### WORK INSTRUCTION 1
Please gather every line in the entries below that contains the string "Absatz" and copy each one.

### SELECTED PASSAGE
The dark shadow image represents the Catholic Mexican icon known as the Virgen
del Guadalupe. This icon has a strong influence with many Mexican Catholics
in Mexico and in the United States of America. A related Aztec icon, Tonantzin,
was once known as a fertility goddess of the soil during the Pre-Columbian
period. The Aztecs worshipped this goddess by gathering the fruits and vegetables
during harvest season and gave their thanks. Tonantzin would praise the workers
of the fields as caretakers and would watch over them and be sure
that the soil would be fertile every year for a good harvest. The flames surrounding
the dark shadow represent the individual spirit. Thus, the dark shadow in
the paintings symbolizes the future grave of the farm worker and reconciles
death in a positive form of nature and is cast from the individual as its
own light source.
In this body of work, I am expressing my raw inner quest to reconnect me with
my campesino (farm worker) roots of hard work, sweat, blood and prayer while
waiting silently for life to begin again.
This
floor installation is an image of the Virgen de Guadalupe or better known
as Tonantzin. This conceptual altarpiece represents the mother of the
soil and guardian of her children of the earth. The black shadow symbolizes
the duality of human existence: life into death and death into life. It is
the conception of both the grave and the womb of human existence.
The suns flames surrounding the shadow represents the energy of the
human light. The light that sparks inside the human body and shines eternally
every morning, hour, day month, year, decade, and centuries to come.
To participate: Stand inside the circle of the nine rocks that symbolize the
solar system and acts as a beacon for envisioning your spirit to be a part
of the conception, and sense a spiritual inner-action with the shadow of Tonantzin-Guadalupe.
Use four seeds of corn from the basket as follows:
*Plant one seed of corn in the earth anywhere near the shadow of Tonantzin-Guadalupe.
*Give one seed of corn to a friend and describe your experience.
*Leave one seed of corn at the gravesite of any beloved deceased.
*Keep one seed of corn as a reminder.

### Source data
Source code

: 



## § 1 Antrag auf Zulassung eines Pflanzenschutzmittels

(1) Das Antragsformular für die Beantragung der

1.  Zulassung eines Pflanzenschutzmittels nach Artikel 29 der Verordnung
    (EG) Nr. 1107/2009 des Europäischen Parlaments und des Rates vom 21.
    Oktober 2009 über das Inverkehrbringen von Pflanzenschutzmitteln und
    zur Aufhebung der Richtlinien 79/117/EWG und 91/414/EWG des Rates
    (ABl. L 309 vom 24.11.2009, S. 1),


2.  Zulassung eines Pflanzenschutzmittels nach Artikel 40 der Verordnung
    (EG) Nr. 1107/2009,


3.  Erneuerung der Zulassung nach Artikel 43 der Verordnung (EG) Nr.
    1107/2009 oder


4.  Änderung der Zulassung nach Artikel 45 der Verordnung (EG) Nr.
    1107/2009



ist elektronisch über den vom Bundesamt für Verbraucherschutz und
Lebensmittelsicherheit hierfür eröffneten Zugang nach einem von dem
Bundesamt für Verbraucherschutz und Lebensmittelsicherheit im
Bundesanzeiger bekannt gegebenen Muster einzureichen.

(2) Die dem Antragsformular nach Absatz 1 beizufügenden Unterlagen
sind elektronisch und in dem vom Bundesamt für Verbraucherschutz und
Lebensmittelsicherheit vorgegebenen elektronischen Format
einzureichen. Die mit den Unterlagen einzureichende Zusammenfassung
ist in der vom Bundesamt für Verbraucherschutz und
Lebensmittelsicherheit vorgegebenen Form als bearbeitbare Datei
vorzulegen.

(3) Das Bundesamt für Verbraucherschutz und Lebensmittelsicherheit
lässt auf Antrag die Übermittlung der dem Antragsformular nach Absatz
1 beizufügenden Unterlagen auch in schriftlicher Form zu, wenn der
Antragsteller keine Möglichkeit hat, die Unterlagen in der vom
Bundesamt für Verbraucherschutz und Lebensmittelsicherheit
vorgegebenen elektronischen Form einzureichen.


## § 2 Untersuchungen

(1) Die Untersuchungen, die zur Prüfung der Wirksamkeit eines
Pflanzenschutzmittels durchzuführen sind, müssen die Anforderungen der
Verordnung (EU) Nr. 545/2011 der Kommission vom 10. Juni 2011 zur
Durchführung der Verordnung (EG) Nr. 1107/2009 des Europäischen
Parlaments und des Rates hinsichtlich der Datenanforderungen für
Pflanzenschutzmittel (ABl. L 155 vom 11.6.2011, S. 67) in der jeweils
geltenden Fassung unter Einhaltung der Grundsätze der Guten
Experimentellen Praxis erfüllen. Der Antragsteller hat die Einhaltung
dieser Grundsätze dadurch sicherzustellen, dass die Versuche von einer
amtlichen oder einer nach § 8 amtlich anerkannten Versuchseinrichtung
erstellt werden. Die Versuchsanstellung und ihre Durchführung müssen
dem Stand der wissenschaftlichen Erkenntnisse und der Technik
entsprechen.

### WORK INSTRUCTION 2
Answer these questions using the passage on the Tonantzin-Guadalupe installation:
(a) How many rocks make up the circle that participants stand inside?
(b) What did the Aztecs gather during harvest season when they worshipped Tonantzin?
(c) How many seeds of corn does each participant take from the basket?

### PROBLEM SOLUTION 1
(2) Die dem Antragsformular nach Absatz 1 beizufügenden Unterlagen
lässt auf Antrag die Übermittlung der dem Antragsformular nach Absatz

### PROBLEM SOLUTION 2
(a) Nine.
(b) The fruits and vegetables.
(c) Four.